このうちアオウミガメは甲羅の長さが1mほどで、熱帯から亜熱帯で見られ日本では小笠原諸島や沖縄県で産卵する。また、アカウミガメは甲羅の長さが1.2mにもなる大型のウミガメで、亜熱帯に多く日本が北太平洋で唯一の繁殖地だ。最近の研究によると、日本でふ化したアカウミガメが太平洋を渡り、米国・カリフォルニア沖で成長して再び日本へ戻って繁殖することがわかっている。一方、熱帯域に分布するやや小型のタイマイは沖縄でも産卵するが、確認されている個体数は比較的少ない。

ウミガメは種類や大きさを問わず絶滅のおそれがあるとして、全種がワシントン条約の附属書1に掲載されており、商業目的の国際取引が禁止されている。それでも、ウミガメの成長や繁殖を妨げる要因は少なくなく、そのほとんどは人間の活動によるものだ。具体的には、沿岸域での定置網など漁業による影響や、産卵場所となる海岸の開発、環境悪化などが指摘されている。このほかにもサメなどの天敵に襲われたり、腫瘍などの病気にかかったりして命を落とすウミガメも少なくない。

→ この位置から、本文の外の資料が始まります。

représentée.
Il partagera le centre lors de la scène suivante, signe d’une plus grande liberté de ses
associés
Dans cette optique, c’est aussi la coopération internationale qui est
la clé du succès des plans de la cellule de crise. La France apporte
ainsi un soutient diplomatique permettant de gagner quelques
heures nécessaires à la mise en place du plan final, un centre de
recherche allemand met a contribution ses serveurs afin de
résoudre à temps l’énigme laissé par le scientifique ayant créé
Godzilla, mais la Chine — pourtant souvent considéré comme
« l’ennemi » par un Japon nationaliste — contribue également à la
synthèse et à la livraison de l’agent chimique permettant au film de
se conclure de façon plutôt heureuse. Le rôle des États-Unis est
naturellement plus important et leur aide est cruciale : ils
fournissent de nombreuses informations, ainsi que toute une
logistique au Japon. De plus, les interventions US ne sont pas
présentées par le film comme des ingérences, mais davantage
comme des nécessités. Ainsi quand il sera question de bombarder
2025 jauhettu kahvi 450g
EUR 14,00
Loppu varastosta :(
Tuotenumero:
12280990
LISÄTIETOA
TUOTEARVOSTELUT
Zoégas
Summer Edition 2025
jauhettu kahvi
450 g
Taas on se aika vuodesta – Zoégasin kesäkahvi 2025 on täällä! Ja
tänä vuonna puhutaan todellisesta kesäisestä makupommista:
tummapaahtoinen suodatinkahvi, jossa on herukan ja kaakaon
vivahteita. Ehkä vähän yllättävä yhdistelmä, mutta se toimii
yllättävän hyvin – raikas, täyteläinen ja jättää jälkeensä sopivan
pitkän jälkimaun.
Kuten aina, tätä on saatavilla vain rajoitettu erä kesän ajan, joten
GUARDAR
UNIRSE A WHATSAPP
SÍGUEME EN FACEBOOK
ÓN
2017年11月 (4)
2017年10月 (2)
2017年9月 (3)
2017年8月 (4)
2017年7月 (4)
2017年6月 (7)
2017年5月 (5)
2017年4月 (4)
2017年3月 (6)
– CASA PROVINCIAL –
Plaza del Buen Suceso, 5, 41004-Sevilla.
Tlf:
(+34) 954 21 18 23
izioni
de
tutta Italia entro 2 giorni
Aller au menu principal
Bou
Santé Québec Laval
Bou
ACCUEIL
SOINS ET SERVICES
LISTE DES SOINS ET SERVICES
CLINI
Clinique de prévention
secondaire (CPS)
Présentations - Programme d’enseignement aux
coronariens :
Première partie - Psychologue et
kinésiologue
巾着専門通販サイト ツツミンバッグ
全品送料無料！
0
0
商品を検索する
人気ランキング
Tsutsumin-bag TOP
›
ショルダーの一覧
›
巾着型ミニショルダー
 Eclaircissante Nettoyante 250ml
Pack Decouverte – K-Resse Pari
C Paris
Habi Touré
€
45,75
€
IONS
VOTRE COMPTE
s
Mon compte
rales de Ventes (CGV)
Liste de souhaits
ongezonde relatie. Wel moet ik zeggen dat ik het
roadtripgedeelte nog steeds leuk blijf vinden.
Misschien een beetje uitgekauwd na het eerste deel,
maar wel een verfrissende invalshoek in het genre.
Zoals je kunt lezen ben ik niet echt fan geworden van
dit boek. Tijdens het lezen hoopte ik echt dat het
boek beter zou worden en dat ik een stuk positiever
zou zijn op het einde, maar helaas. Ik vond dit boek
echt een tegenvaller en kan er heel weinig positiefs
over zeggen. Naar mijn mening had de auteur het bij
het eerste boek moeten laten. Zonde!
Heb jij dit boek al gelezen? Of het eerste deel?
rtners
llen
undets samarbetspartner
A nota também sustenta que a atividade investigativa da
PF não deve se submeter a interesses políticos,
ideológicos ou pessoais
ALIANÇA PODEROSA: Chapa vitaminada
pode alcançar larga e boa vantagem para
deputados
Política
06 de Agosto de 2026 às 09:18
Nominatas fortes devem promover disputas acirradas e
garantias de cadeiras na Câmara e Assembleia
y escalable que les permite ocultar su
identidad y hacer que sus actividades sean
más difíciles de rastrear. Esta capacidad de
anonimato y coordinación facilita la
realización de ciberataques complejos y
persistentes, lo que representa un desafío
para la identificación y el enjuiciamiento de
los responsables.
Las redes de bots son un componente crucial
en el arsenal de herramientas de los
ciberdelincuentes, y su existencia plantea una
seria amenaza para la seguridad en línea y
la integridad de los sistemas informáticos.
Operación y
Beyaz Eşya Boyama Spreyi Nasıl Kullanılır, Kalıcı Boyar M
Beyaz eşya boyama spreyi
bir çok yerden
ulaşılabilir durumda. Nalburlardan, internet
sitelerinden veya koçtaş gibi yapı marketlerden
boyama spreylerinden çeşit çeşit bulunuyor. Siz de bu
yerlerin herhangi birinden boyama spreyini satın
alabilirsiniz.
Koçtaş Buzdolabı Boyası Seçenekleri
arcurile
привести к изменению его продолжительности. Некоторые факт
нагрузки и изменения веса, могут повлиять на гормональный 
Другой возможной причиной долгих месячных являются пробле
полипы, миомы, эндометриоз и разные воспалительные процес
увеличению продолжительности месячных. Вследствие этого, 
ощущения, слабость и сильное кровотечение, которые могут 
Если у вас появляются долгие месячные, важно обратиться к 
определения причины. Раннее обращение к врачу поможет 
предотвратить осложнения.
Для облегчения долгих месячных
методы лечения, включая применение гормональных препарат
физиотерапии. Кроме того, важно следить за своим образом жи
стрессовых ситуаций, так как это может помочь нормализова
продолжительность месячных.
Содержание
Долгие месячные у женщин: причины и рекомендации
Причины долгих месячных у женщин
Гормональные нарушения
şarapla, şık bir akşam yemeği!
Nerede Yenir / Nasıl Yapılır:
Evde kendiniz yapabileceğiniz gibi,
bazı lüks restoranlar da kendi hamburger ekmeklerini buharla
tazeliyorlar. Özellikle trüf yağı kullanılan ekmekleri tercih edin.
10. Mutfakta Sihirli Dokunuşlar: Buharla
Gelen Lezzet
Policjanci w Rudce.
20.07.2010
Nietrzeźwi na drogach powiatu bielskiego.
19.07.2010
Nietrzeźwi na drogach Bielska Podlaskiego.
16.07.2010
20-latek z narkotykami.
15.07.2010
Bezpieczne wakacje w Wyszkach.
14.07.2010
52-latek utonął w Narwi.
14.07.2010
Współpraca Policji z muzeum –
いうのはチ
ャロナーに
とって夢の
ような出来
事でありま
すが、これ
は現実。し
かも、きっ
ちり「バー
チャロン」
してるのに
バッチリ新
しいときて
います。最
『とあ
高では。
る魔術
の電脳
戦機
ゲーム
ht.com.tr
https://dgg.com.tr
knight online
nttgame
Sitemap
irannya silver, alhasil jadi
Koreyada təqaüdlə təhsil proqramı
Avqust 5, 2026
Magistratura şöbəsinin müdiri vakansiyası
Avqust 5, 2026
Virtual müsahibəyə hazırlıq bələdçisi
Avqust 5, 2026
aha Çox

一方、地球温暖化の影響によりウミガメの「メス化」が進むのではないかと心配する研究者もいる。ウミガメがオスになるかメスになるかは性染色体ではなく、卵が埋められた砂浜の砂中温度で決まるためだ。たとえばアカウミガメの場合、29.7度よりも砂の温度が高いとメスに、低いとオスになるので、温暖化の進行によってメスが増える可能性がある。さらに、33度以上の高温が長期間続くと卵が死んでしまう。ウミガメを守るために、世界中で多くの市民団体や研究者が協力して保護活動に取り組んでいる。